Words by Scott Hulet |
Photos by Mark Kronemeyer (unless otherwise credited)
Feature
Light / Dark
Two kinds of people travel for beachbreak: big-wave surfers and the crowd-averse. If you’re not the air-vest and double-leash-plug sort headed for Zicatela or Tecomán, you’re probably cool with head-high, spindrift-addled sandbars. And you might cotton to 82-degree water and a jungle-scented land breeze. Alone.
If hell is indeed other people, these are challenging times to be a near-metropolitan hominid. In today’s “everyone surfs” epoch—primary venues cheek-to-jowl, secondary zones jugged with commercial camps, third-tier spots infested with surf schools—point and reef options can feel like they’re drying up.
But there’s a play beyond complaining or piling on to the scrum. Sometimes one needs a respite from oversaturation. A damn-the-algorithm hunch. Consider tunneling down to less-obvious plays. Places with dependable, if not national- or even world-class, beachbreak. Places with a sidecar of discovery, surprise, and strong odds of surfing with vaguely welcoming locals curious about your very presence. Places like Acapulco.
While a far cry from glory-spot quality, seclusion has its privileges. There’s something freeing and surreal to be the only one dragging a board bag through a Mexican coastal air terminal in 2022. The weight of expectation disappears. There’s an unstudied feeling. You’re no longer party to the most over-examined lifestyle and industry on the stinking orb. You’re merely a traveler with some oddly shaped luggage. (Try that on a flight from LAX to Cabo.) And overhead spitters are firing within a kilometer of the taxi stand.
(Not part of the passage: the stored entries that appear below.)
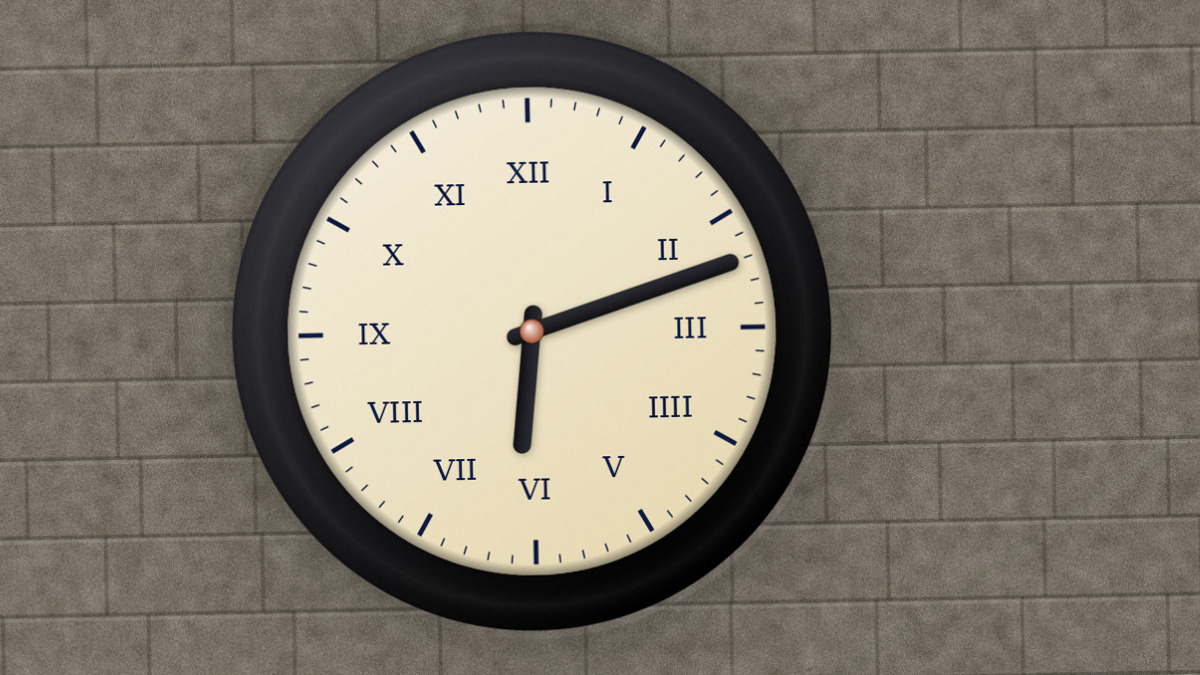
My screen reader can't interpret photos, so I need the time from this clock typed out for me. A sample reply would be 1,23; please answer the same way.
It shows 6,12
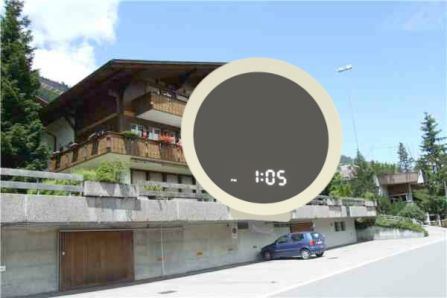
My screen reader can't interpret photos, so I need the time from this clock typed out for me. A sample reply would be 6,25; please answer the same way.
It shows 1,05
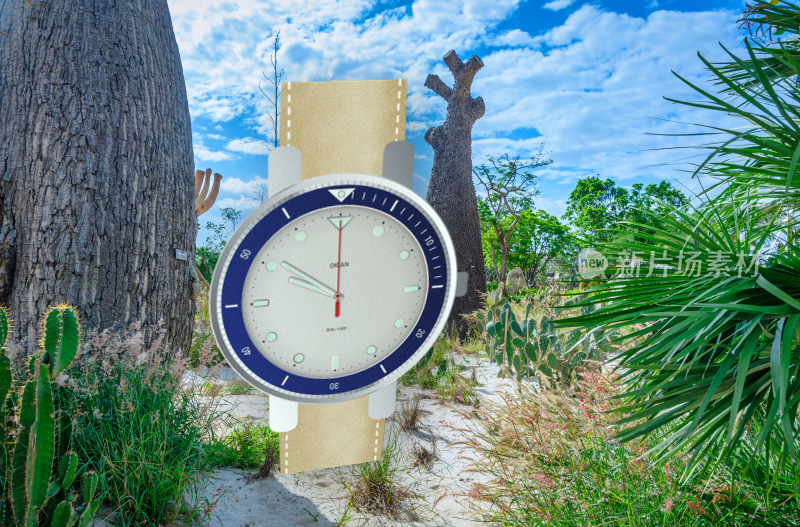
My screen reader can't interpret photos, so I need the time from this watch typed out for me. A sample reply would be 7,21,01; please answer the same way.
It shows 9,51,00
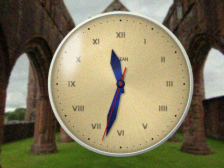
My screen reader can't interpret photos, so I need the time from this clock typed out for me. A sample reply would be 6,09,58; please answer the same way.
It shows 11,32,33
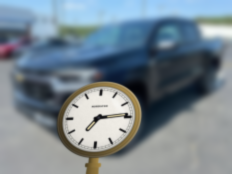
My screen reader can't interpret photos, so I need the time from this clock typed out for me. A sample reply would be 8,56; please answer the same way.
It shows 7,14
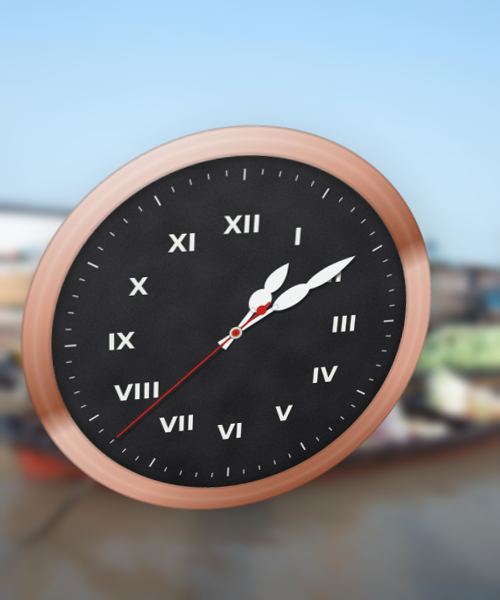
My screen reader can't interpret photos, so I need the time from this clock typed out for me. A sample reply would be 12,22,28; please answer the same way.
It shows 1,09,38
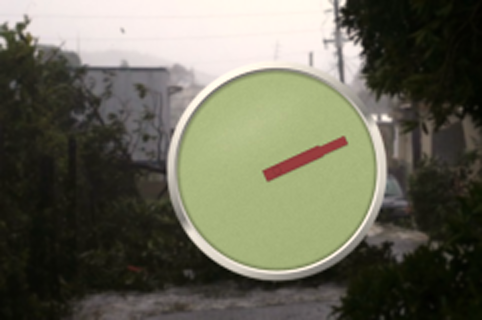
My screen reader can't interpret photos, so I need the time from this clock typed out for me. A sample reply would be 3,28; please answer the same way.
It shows 2,11
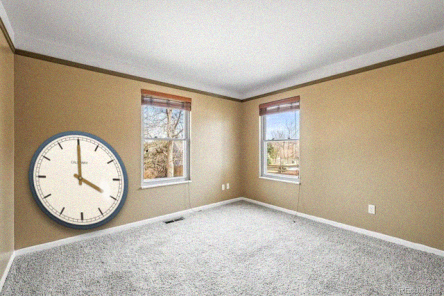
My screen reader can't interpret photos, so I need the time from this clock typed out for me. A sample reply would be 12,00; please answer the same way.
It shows 4,00
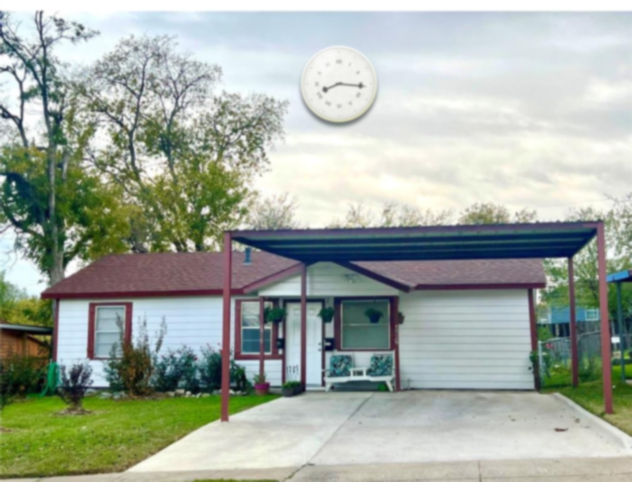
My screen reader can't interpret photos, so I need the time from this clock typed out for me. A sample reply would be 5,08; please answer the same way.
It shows 8,16
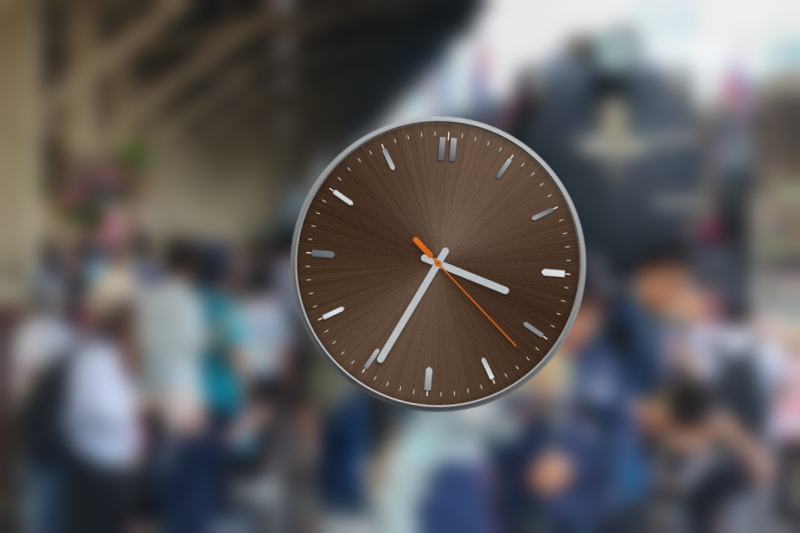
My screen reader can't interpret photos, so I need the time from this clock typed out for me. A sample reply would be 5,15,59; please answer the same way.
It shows 3,34,22
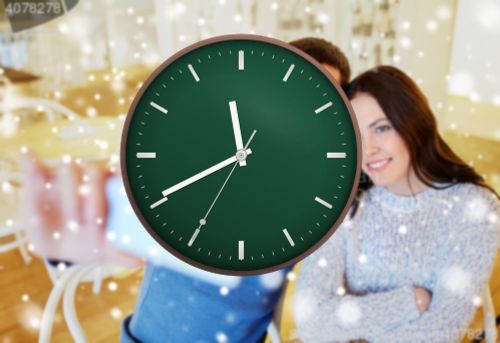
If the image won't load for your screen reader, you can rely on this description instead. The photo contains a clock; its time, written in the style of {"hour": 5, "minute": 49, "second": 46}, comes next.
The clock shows {"hour": 11, "minute": 40, "second": 35}
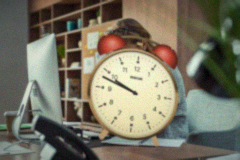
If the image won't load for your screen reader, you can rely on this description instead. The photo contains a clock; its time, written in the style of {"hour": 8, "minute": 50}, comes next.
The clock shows {"hour": 9, "minute": 48}
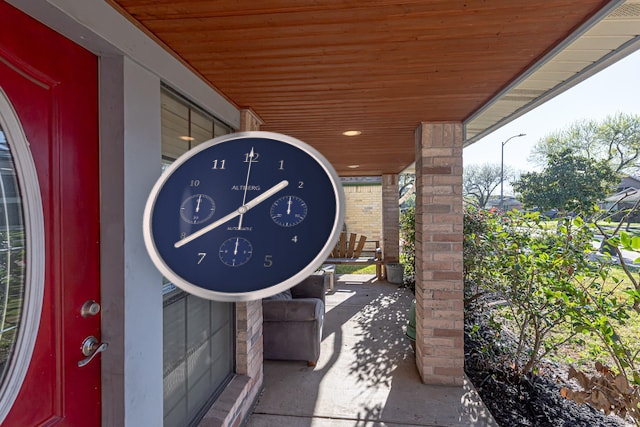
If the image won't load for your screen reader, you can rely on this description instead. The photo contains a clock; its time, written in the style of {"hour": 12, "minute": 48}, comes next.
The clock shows {"hour": 1, "minute": 39}
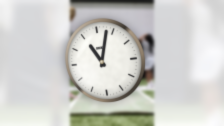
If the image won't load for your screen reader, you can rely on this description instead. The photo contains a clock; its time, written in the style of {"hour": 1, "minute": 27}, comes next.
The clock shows {"hour": 11, "minute": 3}
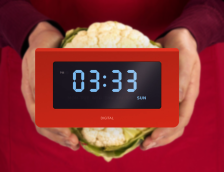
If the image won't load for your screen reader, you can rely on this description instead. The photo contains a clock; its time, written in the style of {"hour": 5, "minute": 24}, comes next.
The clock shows {"hour": 3, "minute": 33}
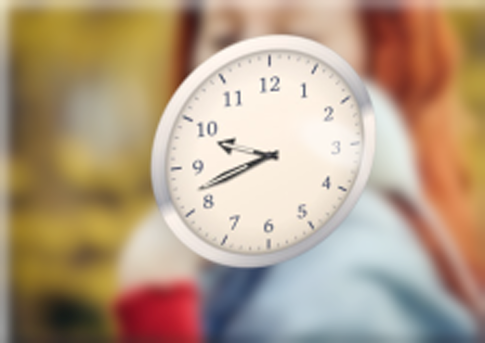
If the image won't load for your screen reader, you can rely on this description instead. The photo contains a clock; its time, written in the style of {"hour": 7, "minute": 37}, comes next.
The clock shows {"hour": 9, "minute": 42}
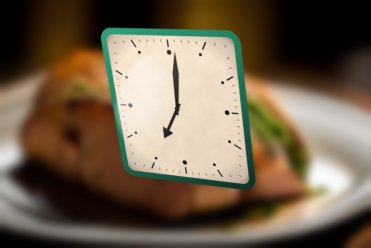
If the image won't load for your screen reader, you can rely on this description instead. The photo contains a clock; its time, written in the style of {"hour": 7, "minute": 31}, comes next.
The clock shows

Made internationally famous in the 1950s by Elvis and Sinatra, Acapulco was the spot to party during your grandparents’ time. When Cap d’Antibes and Gustavia seemed gauche and overplayed, Aca slapped like a fat-bottomed mango dropped from great height. It put Mexico on the jet-set map. The sort of place surfers generally take pains to avoid, sure. But Lord, did it have some intangibles. Topography, music, vibra. All still there, and all made decidedly more valuable by the lack of the greater “us.” International tourism crashed more than 15 years ago, the result of some extremely ugly mafia flare-ups. It’s still a sketchy little city, and you can easily find trouble if you go looking for it in the barrios behind the beaches. This is no place to pursue what Mexicans refer to as la vagancia.
Keep to the beaches and you’ll find your surfed-out self reveling in the diabolically old-school Hotel Las Brisas, the Boca Chica, or Los Flamingos. Venues perfectly suited to linen-clad treachery—hatching a life-insurance scam or jacking a casino cage. These joints retain the ghosts of capers past, waiting for new hosts. All of those old haute monde haunts have a way of inspiring a touch of larceny.
The susceptible might be better served staying down by Revolcadero. This historically resonant beach south of the city is where Mainland Mexican surfing was born. Before Puerto Escondido was even a gleam, the first national surfers left the swell-bound bay of Aca for the exposed bars stretching toward Oaxaca. Setting up out front of what is now the Pierre Mundo Imperial hotel, a local scene developed. The river mouth, sheltered by a jungled headland, offered an automat of peaks. Talent burbled to the top, and veteranos like “El Campeon” are still proudly cited by the young bucks.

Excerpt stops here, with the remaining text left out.